In the Baffin Bay text below, rewrite everything from "The Importance of" down to "juvenile Greenland halibut.", putting "thousands of years" in place of "millennia".

TEXT PROVIDED =>
↓↓↓
A strong current that runs up the coast of Greenland and back down the steep Baffin Island shoreline sends cold water and ice southward, creating an Arctic climate as far south as Labrador and Newfoundland. In this icy habitat, marine life flourishes, offering an ideal home for narwhal, bowhead whales, belugas, fish, seabirds and cold-water corals.

 

A History of Colonial Extraction

Home to coastal Indigenous peoples for thousands of years, this region saw its first European when a Norwegian Viking named Erik the Red arrived in AD 985. His descendants hunted Baffin Bay’s walrus and seals for meat and ivory for over 400 years. After the Viking settlements declined, Dutch and English whalers arrived in the 1700s in search of whale oil; this became a whale oil rush in the 1800s.

While European whaling stations dotted the landscape starting in the mid-1800s, there was no large-scale fishery until well after World War II. That’s when the Soviet fishing fleet, as well as those of Poland and East Germany, expanded globally and introduced the first industrial-size factory freezer trawlers. Foreign fishing fleets were not looking for Greenland halibut (turbot), the mainstay of the ground fish industry in the region today. They sought grenadier and redfish, fisheries that ultimately collapsed in the 1970s and did not recover. After that, the Soviet fleet began an industrial Greenland halibut fishery. At the same time as the grenadier and redfish fisheries crashed, the commercial whale and seal hunts declined. Atlantic Canadian fishermen began to focus on catching shrimp in Baffin Bay and Davis Strait. Shrimp trawling multiplied and became even more important in the early 1990s because of the devastation of cod stocks in Atlantic Canada.

The Importance of Sustainable Fisheries

While Inuit and their predecessors have harvested in this region for millennia, they rely on coastal char, shellfish and marine mammals. Commercial open-water fishing is relatively new.

The removal of fish and shrimp stocks directly impacts food supplies for whales that feed in Baffin Bay. Based on stomach content analysis of narwhal, more than 50 per cent of the diet of overwintering whales is juvenile Greenland halibut.
↑↑↑
INFORMATION SHOWN =>
↓↓↓
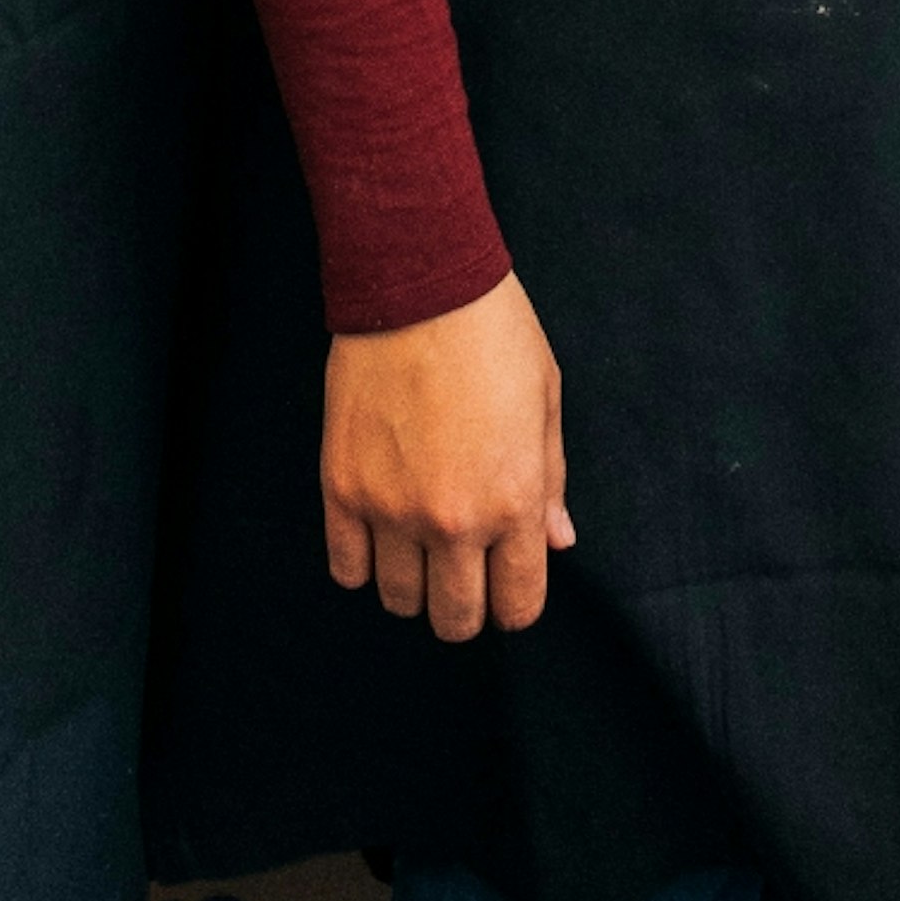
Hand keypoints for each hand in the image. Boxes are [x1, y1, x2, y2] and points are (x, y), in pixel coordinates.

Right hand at [321, 272, 571, 640]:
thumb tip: (556, 540)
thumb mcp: (545, 401)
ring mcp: (392, 508)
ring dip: (413, 583)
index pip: (517, 605)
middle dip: (464, 605)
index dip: (514, 600)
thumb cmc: (494, 333)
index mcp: (513, 501)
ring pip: (399, 600)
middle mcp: (453, 520)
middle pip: (455, 619)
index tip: (506, 581)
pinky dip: (363, 561)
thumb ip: (550, 482)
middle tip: (462, 569)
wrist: (419, 282)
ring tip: (418, 543)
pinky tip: (378, 530)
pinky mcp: (343, 487)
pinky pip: (346, 567)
↑↑↑
YOUR SOLUTION =>
The Importance of Sustainable Fisheries

While Inuit and their predecessors have harvested in this region for thousands of years, they rely on coastal char, shellfish and marine mammals. Commercial open-water fishing is relatively new.

The removal of fish and shrimp stocks directly impacts food supplies for whales that feed in Baffin Bay. Based on stomach content analysis of narwhal, more than 50 per cent of the diet of overwintering whales is juvenile Greenland halibut.